* Start *

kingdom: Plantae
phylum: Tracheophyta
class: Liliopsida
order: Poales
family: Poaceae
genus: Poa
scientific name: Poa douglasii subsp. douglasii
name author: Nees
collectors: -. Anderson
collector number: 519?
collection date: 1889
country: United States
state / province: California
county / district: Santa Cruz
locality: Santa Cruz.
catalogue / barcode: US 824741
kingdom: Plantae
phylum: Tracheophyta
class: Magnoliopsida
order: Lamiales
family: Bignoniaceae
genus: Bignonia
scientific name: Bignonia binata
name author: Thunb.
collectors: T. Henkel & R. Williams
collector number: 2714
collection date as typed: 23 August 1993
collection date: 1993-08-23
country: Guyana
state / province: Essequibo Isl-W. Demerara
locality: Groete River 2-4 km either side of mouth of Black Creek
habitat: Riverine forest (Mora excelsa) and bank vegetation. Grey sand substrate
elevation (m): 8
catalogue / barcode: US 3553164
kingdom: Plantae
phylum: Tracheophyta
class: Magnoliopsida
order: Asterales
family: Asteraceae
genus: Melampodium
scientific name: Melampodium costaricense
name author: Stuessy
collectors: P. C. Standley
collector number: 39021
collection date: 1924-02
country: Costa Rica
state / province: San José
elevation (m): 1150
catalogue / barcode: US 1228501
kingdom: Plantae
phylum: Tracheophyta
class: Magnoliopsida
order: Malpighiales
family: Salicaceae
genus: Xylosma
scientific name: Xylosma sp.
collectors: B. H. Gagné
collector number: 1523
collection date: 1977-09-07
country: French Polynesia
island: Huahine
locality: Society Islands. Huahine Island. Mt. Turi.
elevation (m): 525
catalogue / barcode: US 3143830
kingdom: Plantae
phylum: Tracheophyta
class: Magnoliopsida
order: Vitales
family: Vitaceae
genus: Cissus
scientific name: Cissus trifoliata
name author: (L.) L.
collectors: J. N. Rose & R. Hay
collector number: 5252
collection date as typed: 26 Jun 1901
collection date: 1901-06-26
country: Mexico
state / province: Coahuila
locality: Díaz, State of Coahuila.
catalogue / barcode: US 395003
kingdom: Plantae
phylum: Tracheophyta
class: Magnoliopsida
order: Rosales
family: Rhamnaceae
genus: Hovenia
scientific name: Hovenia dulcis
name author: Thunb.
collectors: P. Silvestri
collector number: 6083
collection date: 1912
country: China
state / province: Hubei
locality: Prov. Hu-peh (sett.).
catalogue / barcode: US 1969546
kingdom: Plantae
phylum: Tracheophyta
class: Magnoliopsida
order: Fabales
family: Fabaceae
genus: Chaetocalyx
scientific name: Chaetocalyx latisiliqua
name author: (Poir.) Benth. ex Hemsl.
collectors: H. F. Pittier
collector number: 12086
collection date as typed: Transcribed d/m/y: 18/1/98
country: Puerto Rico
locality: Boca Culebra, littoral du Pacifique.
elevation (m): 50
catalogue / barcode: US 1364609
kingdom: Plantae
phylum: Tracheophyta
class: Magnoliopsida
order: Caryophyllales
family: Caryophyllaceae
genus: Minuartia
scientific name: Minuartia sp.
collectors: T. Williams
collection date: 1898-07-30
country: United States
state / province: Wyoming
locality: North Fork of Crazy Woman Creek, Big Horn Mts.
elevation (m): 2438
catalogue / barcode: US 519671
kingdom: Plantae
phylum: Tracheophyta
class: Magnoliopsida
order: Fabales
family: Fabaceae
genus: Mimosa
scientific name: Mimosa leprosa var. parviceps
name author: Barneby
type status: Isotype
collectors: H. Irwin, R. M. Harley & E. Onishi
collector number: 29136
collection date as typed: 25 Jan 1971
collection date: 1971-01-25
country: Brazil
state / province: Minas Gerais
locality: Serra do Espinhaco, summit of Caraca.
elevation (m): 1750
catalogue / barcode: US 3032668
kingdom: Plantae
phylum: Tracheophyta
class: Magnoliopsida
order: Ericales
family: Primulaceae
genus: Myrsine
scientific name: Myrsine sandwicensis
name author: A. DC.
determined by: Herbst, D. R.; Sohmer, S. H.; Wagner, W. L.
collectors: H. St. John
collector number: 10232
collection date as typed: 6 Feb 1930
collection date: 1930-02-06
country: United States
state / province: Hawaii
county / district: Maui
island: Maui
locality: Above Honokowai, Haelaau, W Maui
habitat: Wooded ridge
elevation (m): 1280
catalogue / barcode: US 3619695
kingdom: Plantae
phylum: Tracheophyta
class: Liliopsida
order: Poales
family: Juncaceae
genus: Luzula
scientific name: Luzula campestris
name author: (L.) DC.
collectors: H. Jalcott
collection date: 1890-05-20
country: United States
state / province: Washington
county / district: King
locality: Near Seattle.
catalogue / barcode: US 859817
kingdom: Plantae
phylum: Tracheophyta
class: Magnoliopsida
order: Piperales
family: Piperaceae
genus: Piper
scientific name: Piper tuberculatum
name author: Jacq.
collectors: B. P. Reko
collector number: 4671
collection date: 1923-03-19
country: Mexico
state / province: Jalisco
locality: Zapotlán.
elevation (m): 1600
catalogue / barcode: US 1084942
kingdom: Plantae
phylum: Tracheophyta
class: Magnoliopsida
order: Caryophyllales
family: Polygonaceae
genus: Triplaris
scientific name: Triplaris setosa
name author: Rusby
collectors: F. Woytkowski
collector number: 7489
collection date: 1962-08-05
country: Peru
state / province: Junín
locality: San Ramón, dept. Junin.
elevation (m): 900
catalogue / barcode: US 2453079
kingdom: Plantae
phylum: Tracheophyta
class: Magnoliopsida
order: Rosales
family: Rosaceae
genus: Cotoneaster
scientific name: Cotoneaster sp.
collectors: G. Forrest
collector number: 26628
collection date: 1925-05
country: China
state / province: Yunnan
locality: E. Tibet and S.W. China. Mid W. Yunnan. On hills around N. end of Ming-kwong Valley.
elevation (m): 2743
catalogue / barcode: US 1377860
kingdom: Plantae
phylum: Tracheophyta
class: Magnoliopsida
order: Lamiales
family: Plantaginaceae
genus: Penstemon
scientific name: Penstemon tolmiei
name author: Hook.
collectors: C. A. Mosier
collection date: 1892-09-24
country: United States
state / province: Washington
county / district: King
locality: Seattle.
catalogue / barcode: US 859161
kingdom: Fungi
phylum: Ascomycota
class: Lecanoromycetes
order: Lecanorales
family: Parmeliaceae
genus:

* End *

> _Task requirements_
Copy out every one of the lines above, substituting "catalog / barcode" for "catalogue / barcode" wherever it occurs and keeping everything else the same.

> _Result_
kingdom: Plantae
phylum: Tracheophyta
class: Liliopsida
order: Poales
family: Poaceae
genus: Poa
scientific name: Poa douglasii subsp. douglasii
name author: Nees
collectors: -. Anderson
collector number: 519?
collection date: 1889
country: United States
state / province: California
county / district: Santa Cruz
locality: Santa Cruz.
catalog / barcode: US 824741
kingdom: Plantae
phylum: Tracheophyta
class: Magnoliopsida
order: Lamiales
family: Bignoniaceae
genus: Bignonia
scientific name: Bignonia binata
name author: Thunb.
collectors: T. Henkel & R. Williams
collector number: 2714
collection date as typed: 23 August 1993
collection date: 1993-08-23
country: Guyana
state / province: Essequibo Isl-W. Demerara
locality: Groete River 2-4 km either side of mouth of Black Creek
habitat: Riverine forest (Mora excelsa) and bank vegetation. Grey sand substrate
elevation (m): 8
catalog / barcode: US 3553164
kingdom: Plantae
phylum: Tracheophyta
class: Magnoliopsida
order: Asterales
family: Asteraceae
genus: Melampodium
scientific name: Melampodium costaricense
name author: Stuessy
collectors: P. C. Standley
collector number: 39021
collection date: 1924-02
country: Costa Rica
state / province: San José
elevation (m): 1150
catalog / barcode: US 1228501
kingdom: Plantae
phylum: Tracheophyta
class: Magnoliopsida
order: Malpighiales
family: Salicaceae
genus: Xylosma
scientific name: Xylosma sp.
collectors: B. H. Gagné
collector number: 1523
collection date: 1977-09-07
country: French Polynesia
island: Huahine
locality: Society Islands. Huahine Island. Mt. Turi.
elevation (m): 525
catalog / barcode: US 3143830
kingdom: Plantae
phylum: Tracheophyta
class: Magnoliopsida
order: Vitales
family: Vitaceae
genus: Cissus
scientific name: Cissus trifoliata
name author: (L.) L.
collectors: J. N. Rose & R. Hay
collector number: 5252
collection date as typed: 26 Jun 1901
collection date: 1901-06-26
country: Mexico
state / province: Coahuila
locality: Díaz, State of Coahuila.
catalog / barcode: US 395003
kingdom: Plantae
phylum: Tracheophyta
class: Magnoliopsida
order: Rosales
family: Rhamnaceae
genus: Hovenia
scientific name: Hovenia dulcis
name author: Thunb.
collectors: P. Silvestri
collector number: 6083
collection date: 1912
country: China
state / province: Hubei
locality: Prov. Hu-peh (sett.).
catalog / barcode: US 1969546
kingdom: Plantae
phylum: Tracheophyta
class: Magnoliopsida
order: Fabales
family: Fabaceae
genus: Chaetocalyx
scientific name: Chaetocalyx latisiliqua
name author: (Poir.) Benth. ex Hemsl.
collectors: H. F. Pittier
collector number: 12086
collection date as typed: Transcribed d/m/y: 18/1/98
country: Puerto Rico
locality: Boca Culebra, littoral du Pacifique.
elevation (m): 50
catalog / barcode: US 1364609
kingdom: Plantae
phylum: Tracheophyta
class: Magnoliopsida
order: Caryophyllales
family: Caryophyllaceae
genus: Minuartia
scientific name: Minuartia sp.
collectors: T. Williams
collection date: 1898-07-30
country: United States
state / province: Wyoming
locality: North Fork of Crazy Woman Creek, Big Horn Mts.
elevation (m): 2438
catalog / barcode: US 519671
kingdom: Plantae
phylum: Tracheophyta
class: Magnoliopsida
order: Fabales
family: Fabaceae
genus: Mimosa
scientific name: Mimosa leprosa var. parviceps
name author: Barneby
type status: Isotype
collectors: H. Irwin, R. M. Harley & E. Onishi
collector number: 29136
collection date as typed: 25 Jan 1971
collection date: 1971-01-25
country: Brazil
state / province: Minas Gerais
locality: Serra do Espinhaco, summit of Caraca.
elevation (m): 1750
catalog / barcode: US 3032668
kingdom: Plantae
phylum: Tracheophyta
class: Magnoliopsida
order: Ericales
family: Primulaceae
genus: Myrsine
scientific name: Myrsine sandwicensis
name author: A. DC.
determined by: Herbst, D. R.; Sohmer, S. H.; Wagner, W. L.
collectors: H. St. John
collector number: 10232
collection date as typed: 6 Feb 1930
collection date: 1930-02-06
country: United States
state / province: Hawaii
county / district: Maui
island: Maui
locality: Above Honokowai, Haelaau, W Maui
habitat: Wooded ridge
elevation (m): 1280
catalog / barcode: US 3619695
kingdom: Plantae
phylum: Tracheophyta
class: Liliopsida
order: Poales
family: Juncaceae
genus: Luzula
scientific name: Luzula campestris
name author: (L.) DC.
collectors: H. Jalcott
collection date: 1890-05-20
country: United States
state / province: Washington
county / district: King
locality: Near Seattle.
catalog / barcode: US 859817
kingdom: Plantae
phylum: Tracheophyta
class: Magnoliopsida
order: Piperales
family: Piperaceae
genus: Piper
scientific name: Piper tuberculatum
name author: Jacq.
collectors: B. P. Reko
collector number: 4671
collection date: 1923-03-19
country: Mexico
state / province: Jalisco
locality: Zapotlán.
elevation (m): 1600
catalog / barcode: US 1084942
kingdom: Plantae
phylum: Tracheophyta
class: Magnoliopsida
order: Caryophyllales
family: Polygonaceae
genus: Triplaris
scientific name: Triplaris setosa
name author: Rusby
collectors: F. Woytkowski
collector number: 7489
collection date: 1962-08-05
country: Peru
state / province: Junín
locality: San Ramón, dept. Junin.
elevation (m): 900
catalog / barcode: US 2453079
kingdom: Plantae
phylum: Tracheophyta
class: Magnoliopsida
order: Rosales
family: Rosaceae
genus: Cotoneaster
scientific name: Cotoneaster sp.
collectors: G. Forrest
collector number: 26628
collection date: 1925-05
country: China
state / province: Yunnan
locality: E. Tibet and S.W. China. Mid W. Yunnan. On hills around N. end of Ming-kwong Valley.
elevation (m): 2743
catalog / barcode: US 1377860
kingdom: Plantae
phylum: Tracheophyta
class: Magnoliopsida
order: Lamiales
family: Plantaginaceae
genus: Penstemon
scientific name: Penstemon tolmiei
name author: Hook.
collectors: C. A. Mosier
collection date: 1892-09-24
country: United States
state / province: Washington
county / district: King
locality: Seattle.
catalog / barcode: US 859161
kingdom: Fungi
phylum: Ascomycota
class: Lecanoromycetes
order: Lecanorales
family: Parmeliaceae
genus:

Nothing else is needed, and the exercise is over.